La disponibilità dell’AI generativa ha reso chiunque capace di creare un contenuto testuale di buona qualità. Chi ama scrivere evita queste scorciatoie e preferisce confrontarsi con l’ispirazione e la creatività a “mani nude”. La scrittura è una sfida con sé stessi che merita di essere affrontata in un leale corpo a corpo.
Un modello di AI generativa è addestrato su una moltitudine di opere scritte di origine umana. La sua capacità generativa si basa sulla possibilità di combinare su base statistica contenuti preesistenti. Questo meccanismo, a prima vista, rende la capacità generativa AI diversa dall’immaginazione umana, ma ne siamo sicuri?
Recentemente ho scritto e pubblicato un racconto “Unico testimone la Luna”, esso è indubitabilmente farina del mio sacco. L’ho immaginato e scritto io, quindi è un contenuto senza dubbio originale.
Ma quale opera scritta possiamo considerare veramente originale?
Con il termine originale intendiamo prodotto da qualcuno da zero, non copiato, scaturito dall’immaginazione. Ma se ci fermiamo a riflettere, ci accorgiamo che, ciò che consideriamo esclusivo frutto della nostra mente, è solo il prodotto di una lunga serie di contaminazione, suggestioni ed esperienze vissute lungo l’arco di una vita. Alla fine, ciò che scrivo non è necessariamente nuovo od inedito, ma semplicemente la combinazione conscia ed inconscia di qualcosa che ho letto, visto ed esperito fino a quel momento.
Dal punto di vista puramente generativo, forse non siamo molto diversi dall’AI. Vivendo, interagiamo con il resto del mondo ed alimentiamo un modello (mente e memoria) che influenza il nostro comportamento e la nostra creatività.

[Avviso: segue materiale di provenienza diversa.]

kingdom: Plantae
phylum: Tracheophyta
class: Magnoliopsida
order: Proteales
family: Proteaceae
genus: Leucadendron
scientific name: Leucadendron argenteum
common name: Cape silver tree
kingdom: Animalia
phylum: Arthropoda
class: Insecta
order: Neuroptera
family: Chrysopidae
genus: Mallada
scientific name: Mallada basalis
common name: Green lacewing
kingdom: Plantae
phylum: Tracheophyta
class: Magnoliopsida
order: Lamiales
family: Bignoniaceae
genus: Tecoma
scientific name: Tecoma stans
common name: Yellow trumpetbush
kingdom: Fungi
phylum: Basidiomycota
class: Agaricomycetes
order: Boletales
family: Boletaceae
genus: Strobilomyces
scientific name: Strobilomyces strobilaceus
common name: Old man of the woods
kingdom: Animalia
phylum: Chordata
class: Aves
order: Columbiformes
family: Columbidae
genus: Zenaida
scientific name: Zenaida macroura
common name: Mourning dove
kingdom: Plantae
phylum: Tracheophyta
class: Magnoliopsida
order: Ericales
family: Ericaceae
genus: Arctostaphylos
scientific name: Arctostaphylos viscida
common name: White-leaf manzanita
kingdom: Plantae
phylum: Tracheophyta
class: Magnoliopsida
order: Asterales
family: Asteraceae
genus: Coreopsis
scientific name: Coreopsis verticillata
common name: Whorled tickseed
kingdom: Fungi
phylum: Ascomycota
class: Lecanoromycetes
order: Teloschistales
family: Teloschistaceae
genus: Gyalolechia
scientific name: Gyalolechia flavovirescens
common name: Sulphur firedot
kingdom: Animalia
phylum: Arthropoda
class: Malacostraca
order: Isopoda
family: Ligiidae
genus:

Diversamente dall’AI il nostro modello è alimentato da una serie di informazioni sensoriali captate attraverso il corpo. Ciò che creiamo è sempre la sommatoria degli eventi di cui siamo testimoni o attori. L’elaborazione degli eventi sensoriali che ci hanno raggiunto, coinvolto e che alla fine ci hanno trasformato.
Un creativo in effetti può essere considerato una “macchina” che grazie ad una particolare sensibilità, elabora il proprio vissuto e lo reinterpreta, trasformandolo in un’opera. L’AI non ha una fisicità, non vive il mondo concreto, non raccoglie stimoli sensoriali e non sperimenta le emozioni. È un alieno che conosce l’umanità attraverso ciò che essa ha prodotto a livello letterario. Può dire di conoscerla molto bene, può persino mimarne il comportamento, impersonando qualcuno, ma non è in grado di replicarne l’essenza. Alla fine quel corpo che ci rende esseri finiti e limitati, forse rappresenta proprio il nostro vantaggio competitivo.
Leggendo un libro è spontaneo domandarsi quanto ci sia di autobiografico dell’autore. Io sono dell’idea che in un’opera c’è inevitabilmente sempre tutta la vita intera dell’autore. Non in senso stretto di accadimenti, ma nel significato che l’opera racchiude in sé. Per questo trovo molto più interessante indagare sui motivi che hanno messo in moto quella macchina e che, attraverso un processo di trasformazione, ha dato vita a quell’opera. L’AI, non potendo provare emozioni, non è in grado di mettere in moto questo processo. Il significato forse è la chiave di tutto. L’AI può generare poesia, ma non è in grado di coglierne il significato e quindi non ne subisce l’effetto. Può decifrare la metrica e farne la parafrasi, ma non è in grado di emozionarsi per la sua bellezza.
Forse fino a quando l’AI sarà incapace di provare stupore di fronte ad un panorama, godremo del vantaggio di essere umani.